Hal itu disampaikan Menteri Kelautan dan Perikanan, Sakti Wahyu Trenggono dalam acara Kuliah Umum bertema "Implementasi Kebijakan Ekonomi Biru: Mewujudkan Keberlanjutan dan Kesejahteraan Bersama" di Universitas Hasanuddin, Makassar, Kamis (29/8).
Kuliah Umum tersebut dihadiri Rektor Universitas Hasanuddin, dekan dan dosen, serta seluruh civitas akademika Universitas Hasanuddin, Kepala Dinas Kelautan dan Perikanan Provinsi Sulawesi Selatan, serta pejabat Eselon I dan II Lingkup KKP.
Di hadapan para hadirin, Trenggono mengatakan, peningkatan populasi penduduk global yang mencapai 9,7 miliar jiwa pada 2050 menjadi tantangan semua negara termasuk Indonesia, dalam memenuhi kebutuhan pangan manusia.
Di samping itu, dunia juga dihadapkan dengan isu malnutrisi. Berdasarkan data FAO (2023), jumlah masyarakat yang mengalami kekurangan pangan di dunia meningkat dari 7,9 persen di tahun 2019 menjadi 9,2 persen di tahun 2022.
Hal ini juga terjadi di Indonesia di mana jumlah masyarakat yang mengalami kekurangan pangan meningkat dari 8,5 persen di tahun 2021 menjadi 10,2 persen di tahun 2022.
"Laut dapat menjadi jawaban untuk mengatasi permasalahan pangan yang dunia sedang hadapi saat ini," kata Trenggono dalam paparannya.
Dia menjelaskan, laut menyediakan beragam sumber daya yang dapat dimanfaatkan sebagai sumber pangan yang tidak hanya bergizi tetapi juga lebih ramah terhadap lingkungan.

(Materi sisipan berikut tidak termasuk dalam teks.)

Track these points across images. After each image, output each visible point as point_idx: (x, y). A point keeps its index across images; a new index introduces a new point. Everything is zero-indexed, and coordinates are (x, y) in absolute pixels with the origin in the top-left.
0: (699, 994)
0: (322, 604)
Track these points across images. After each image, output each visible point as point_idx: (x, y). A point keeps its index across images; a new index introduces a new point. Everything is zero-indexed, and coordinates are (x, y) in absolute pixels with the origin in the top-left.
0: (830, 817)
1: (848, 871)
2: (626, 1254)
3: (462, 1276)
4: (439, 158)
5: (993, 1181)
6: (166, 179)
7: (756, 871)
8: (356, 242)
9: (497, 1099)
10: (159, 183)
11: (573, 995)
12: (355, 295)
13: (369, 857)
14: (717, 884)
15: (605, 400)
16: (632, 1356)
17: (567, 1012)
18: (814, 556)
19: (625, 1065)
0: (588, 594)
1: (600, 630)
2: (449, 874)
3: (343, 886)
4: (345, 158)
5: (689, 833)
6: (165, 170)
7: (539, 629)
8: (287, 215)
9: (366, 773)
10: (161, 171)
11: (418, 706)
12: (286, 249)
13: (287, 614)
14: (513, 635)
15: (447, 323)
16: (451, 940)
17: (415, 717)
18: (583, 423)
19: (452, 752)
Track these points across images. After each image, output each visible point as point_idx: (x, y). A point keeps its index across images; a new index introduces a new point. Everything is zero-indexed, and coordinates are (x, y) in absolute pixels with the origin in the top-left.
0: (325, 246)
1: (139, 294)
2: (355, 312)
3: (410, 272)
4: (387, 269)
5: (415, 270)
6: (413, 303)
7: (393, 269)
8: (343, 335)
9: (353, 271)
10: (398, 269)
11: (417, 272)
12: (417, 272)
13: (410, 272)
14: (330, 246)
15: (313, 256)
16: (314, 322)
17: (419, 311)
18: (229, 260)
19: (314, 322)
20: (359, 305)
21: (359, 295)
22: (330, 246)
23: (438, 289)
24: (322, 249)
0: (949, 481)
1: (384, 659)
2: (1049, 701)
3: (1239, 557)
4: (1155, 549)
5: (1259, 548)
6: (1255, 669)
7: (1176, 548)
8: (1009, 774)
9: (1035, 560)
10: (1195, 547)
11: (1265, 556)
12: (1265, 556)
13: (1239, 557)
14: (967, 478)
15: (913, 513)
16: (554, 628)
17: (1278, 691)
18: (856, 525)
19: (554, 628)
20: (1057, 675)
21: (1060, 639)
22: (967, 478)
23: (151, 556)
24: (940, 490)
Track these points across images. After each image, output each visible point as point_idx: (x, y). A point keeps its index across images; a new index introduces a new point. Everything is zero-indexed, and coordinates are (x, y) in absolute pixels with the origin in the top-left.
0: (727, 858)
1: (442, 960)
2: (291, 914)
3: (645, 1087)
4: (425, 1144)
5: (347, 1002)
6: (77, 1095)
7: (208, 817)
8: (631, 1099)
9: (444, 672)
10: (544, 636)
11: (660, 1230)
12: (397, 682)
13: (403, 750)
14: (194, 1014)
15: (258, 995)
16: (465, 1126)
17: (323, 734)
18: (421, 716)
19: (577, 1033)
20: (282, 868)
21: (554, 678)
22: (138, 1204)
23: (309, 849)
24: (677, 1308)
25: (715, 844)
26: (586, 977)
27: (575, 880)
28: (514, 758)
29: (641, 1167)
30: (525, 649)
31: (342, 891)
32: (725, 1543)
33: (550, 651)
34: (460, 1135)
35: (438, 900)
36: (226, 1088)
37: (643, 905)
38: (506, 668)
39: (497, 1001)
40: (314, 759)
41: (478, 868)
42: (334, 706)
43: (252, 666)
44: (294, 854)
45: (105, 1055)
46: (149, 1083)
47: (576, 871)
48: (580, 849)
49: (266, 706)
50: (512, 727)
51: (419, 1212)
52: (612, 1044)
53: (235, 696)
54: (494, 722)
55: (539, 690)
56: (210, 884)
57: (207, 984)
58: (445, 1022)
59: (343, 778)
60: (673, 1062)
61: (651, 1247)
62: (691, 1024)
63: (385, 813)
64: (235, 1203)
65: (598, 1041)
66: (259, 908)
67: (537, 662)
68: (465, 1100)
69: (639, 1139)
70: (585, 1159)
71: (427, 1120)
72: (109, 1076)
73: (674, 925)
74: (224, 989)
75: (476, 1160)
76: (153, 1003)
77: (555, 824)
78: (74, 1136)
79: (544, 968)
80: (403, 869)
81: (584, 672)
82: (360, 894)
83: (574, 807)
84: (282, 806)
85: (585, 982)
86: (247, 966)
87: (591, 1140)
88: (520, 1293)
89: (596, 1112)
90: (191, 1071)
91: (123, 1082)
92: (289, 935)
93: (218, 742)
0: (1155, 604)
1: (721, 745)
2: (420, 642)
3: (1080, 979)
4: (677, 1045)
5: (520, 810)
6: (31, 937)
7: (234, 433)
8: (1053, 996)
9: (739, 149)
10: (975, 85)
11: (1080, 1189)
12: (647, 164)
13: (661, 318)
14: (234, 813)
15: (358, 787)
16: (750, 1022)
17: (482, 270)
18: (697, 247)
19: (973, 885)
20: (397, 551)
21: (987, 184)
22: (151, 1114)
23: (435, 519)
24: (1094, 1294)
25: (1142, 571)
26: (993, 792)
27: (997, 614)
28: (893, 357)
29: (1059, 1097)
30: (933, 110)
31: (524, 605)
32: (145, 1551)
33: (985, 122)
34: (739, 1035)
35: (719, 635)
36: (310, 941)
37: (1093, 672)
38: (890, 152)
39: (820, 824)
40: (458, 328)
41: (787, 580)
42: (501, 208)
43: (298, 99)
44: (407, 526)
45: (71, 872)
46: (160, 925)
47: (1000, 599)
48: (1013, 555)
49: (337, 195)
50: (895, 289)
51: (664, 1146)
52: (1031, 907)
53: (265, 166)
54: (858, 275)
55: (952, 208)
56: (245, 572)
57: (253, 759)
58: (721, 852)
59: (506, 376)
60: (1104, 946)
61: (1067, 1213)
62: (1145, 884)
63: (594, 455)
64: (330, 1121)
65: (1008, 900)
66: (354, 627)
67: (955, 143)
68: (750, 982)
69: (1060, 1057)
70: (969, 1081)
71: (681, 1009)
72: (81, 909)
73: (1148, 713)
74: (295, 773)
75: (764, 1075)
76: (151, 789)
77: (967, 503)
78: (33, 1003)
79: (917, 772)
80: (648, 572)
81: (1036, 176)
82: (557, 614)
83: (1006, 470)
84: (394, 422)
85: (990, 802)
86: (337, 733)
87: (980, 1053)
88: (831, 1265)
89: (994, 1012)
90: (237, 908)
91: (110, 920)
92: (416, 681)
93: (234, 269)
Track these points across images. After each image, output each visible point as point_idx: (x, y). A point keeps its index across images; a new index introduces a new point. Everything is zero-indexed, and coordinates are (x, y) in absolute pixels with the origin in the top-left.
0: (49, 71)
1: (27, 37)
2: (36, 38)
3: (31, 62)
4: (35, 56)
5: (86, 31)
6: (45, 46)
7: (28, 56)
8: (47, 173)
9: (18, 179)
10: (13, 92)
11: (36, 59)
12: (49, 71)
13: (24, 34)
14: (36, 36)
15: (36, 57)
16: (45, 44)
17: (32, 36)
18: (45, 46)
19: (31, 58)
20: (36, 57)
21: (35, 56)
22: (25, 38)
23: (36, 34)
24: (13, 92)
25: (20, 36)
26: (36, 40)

Berdasarkan data Skyquest (2023), peran sektor kelautan dan perikanan dalam menyuplai sumber pangan diproyeksi akan semakin besar. Nilai pasar perikanan dunia diproyeksi akan terus mengalami pertumbuhan dengan
Compound Annual Growth Rate atau CAGR sebesar 6,52 persen dari 269,3 miliar Dolar AS pada tahun 2023 menjadi 419,09 miliar Dolar AS pada tahun 2030.
"Sebagai negara kepulauan terbesar yang dianugerahi kekayaan sumber daya laut dan perikanan yang luar biasa besar, maka Indonesia harus menempatkan laut sebagai halaman depan sekaligus episentrum pembangunan nasional untuk mewujudkan Indonesia Emas di tahun 2045," jelasnya.
Di balik harapan besar terhadap laut sebagai penopang sektor pangan, laut juga tengah menghadapi banyak tantangan. Tekanan terhadap laut akibat aktivitas manusia meningkat, perubahan iklim, IUU fishing dan overfishing marak terjadi, serta polusi laut akibat sampah plastik mengancam keberlangsungan sektor kelautan dan perikanan Indonesia.
Untuk mengoptimalkan potensi serta menghadapi tantangan yang ada, Trenggono menekankan pentingnya menempatkan ekologi sebagai panglima.
Hal itu juga telah menjadi perhatian Kementerian Kelautan dan Perikanan yang telah mengimplementasikan 5 arah kebijakan Ekonomi Biru.
"Ekonomi Biru harus menjadi
mainstream dalam upaya pembangunan sektor kelautan dan perikanan di Indonesia terutama untuk mencapai
triple win yaitu
Ocean Health, Ocean Wealth, dan
Ocean Prosperity," tambahnya.
Melalui
triple win tersebut, lanjutnya, implementasi Ekonomi Biru harus dapat memastikan beberapa hal. Pertama, terjaganya kualitas dan kesehatan lingkungan laut, pesisir, dan pulau-pulau kecil. Kedua, dapat memastikan ketersediaan pangan tanpa memberikan tekanan ekstra bagi laut di tengah kebutuhan yang semakin meningkat. Ketiga, menciptakan pemerataan pertumbuhan ekonomi bagi seluruh lapisan masyarakat.
"Untuk mendukung tercapainya tujuan kebijakan Ekonomi Biru, maka dibangun sistem infrastruktur Ocean Big Data yang terintegrasi dengan Ocean Accounting dan Command Center dengan tujuan untuk meningkatkan pengawasan, monitoring, penyediaan data yang secara kontinyu diperbaharui, dan penyusunan
decision support system," pungkasnya.